▶ _WHAT THE TASK ASKS_: Would you please transcribe, exactly as written, the lines of the entries below starting at the one that holds "- [ ] **Fase 6:**" and ending at the one that holds "- [ ] **Fase 7:** Docker (Opcional) (0%)", both included?

▶ _DATA TO EXAMINE_:

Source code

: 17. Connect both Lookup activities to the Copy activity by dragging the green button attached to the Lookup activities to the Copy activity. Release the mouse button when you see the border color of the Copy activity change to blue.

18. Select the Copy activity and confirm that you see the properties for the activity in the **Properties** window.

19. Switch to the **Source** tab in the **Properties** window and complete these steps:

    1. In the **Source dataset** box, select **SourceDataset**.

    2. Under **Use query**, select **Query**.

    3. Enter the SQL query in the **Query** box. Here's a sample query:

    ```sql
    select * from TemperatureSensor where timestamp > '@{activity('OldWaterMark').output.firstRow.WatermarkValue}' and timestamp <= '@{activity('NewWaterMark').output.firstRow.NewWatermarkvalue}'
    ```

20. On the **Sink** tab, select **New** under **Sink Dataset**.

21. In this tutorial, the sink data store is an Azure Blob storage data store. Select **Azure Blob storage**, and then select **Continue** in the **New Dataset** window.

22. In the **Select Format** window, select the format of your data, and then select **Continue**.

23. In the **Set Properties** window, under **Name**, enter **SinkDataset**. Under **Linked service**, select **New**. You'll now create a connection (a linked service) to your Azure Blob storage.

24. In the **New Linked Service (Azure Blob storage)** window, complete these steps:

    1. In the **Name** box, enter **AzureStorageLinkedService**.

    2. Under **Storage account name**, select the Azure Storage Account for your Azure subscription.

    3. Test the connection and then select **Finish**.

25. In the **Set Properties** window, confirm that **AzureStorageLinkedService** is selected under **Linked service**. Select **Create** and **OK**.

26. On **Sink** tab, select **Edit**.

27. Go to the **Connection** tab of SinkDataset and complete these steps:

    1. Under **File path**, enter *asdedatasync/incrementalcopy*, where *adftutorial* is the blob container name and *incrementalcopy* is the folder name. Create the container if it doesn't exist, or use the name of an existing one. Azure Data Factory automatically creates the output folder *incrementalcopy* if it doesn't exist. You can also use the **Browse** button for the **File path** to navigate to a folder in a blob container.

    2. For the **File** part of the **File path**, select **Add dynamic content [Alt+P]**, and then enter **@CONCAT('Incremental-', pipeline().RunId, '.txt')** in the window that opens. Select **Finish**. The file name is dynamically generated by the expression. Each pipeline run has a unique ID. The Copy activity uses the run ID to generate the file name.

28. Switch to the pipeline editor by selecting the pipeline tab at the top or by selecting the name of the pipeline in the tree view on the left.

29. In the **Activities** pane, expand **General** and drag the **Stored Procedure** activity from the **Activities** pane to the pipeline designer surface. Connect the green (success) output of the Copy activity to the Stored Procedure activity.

---

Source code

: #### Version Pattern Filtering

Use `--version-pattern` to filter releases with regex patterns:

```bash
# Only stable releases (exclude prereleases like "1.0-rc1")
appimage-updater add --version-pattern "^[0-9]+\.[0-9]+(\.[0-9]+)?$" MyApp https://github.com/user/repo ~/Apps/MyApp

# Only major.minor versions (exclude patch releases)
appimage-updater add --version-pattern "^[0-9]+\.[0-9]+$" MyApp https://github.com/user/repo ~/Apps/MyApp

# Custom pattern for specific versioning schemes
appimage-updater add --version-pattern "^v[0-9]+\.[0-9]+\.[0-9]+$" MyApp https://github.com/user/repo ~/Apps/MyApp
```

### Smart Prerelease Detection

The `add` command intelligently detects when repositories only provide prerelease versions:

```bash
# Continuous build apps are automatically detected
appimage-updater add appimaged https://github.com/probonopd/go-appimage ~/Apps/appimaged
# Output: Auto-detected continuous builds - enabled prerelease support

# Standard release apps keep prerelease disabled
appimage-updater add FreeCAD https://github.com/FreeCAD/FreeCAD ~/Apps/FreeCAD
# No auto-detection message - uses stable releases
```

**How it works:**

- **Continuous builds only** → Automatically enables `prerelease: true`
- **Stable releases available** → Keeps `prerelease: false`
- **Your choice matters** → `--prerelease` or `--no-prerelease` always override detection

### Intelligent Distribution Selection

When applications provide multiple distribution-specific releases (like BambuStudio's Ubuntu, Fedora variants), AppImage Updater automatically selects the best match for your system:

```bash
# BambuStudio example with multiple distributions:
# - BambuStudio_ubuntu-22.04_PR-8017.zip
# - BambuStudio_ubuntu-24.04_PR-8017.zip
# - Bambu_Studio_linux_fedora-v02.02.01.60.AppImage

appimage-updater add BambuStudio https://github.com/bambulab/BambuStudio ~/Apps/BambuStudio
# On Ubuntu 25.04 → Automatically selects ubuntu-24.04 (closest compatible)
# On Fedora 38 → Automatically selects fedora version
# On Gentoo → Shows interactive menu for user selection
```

==

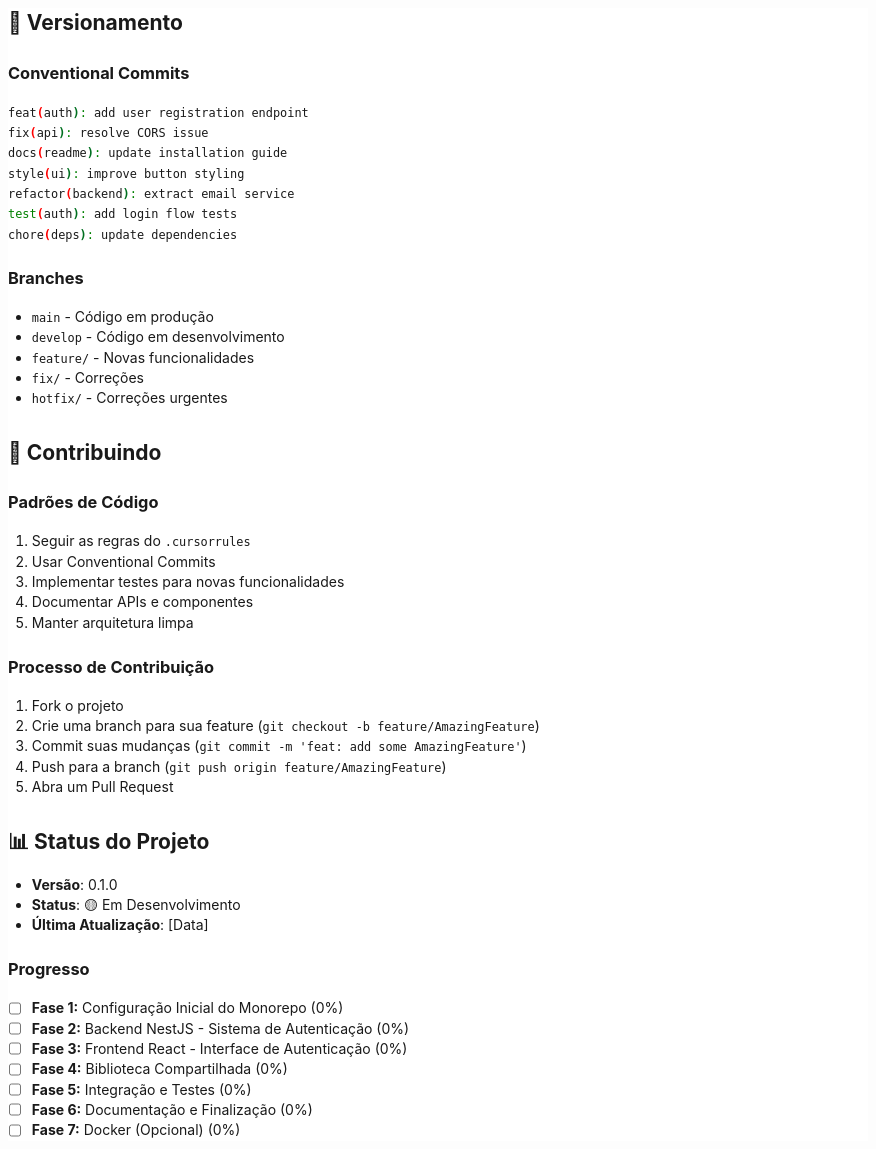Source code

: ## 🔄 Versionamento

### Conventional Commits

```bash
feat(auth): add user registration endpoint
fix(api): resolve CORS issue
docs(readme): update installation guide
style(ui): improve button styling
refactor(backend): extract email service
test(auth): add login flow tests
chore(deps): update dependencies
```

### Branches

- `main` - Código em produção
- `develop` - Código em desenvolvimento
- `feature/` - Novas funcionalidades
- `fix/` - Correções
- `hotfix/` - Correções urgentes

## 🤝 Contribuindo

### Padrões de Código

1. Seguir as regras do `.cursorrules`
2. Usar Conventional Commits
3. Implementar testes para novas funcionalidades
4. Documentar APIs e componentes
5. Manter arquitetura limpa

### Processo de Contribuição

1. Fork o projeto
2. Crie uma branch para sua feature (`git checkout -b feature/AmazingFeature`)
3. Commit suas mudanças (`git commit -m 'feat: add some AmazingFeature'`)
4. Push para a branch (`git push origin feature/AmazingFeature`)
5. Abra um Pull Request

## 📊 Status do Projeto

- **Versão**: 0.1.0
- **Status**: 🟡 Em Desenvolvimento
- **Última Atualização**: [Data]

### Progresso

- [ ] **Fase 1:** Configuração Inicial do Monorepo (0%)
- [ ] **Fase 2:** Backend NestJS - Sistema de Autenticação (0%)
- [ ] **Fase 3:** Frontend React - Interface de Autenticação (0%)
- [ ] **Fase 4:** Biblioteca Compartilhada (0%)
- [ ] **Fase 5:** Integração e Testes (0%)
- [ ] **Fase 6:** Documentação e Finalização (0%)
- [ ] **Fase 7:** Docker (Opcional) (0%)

▶ _ANSWER FOR THIS EXERCISE_:
- [ ] **Fase 6:** Documentação e Finalização (0%)
- [ ] **Fase 7:** Docker (Opcional) (0%)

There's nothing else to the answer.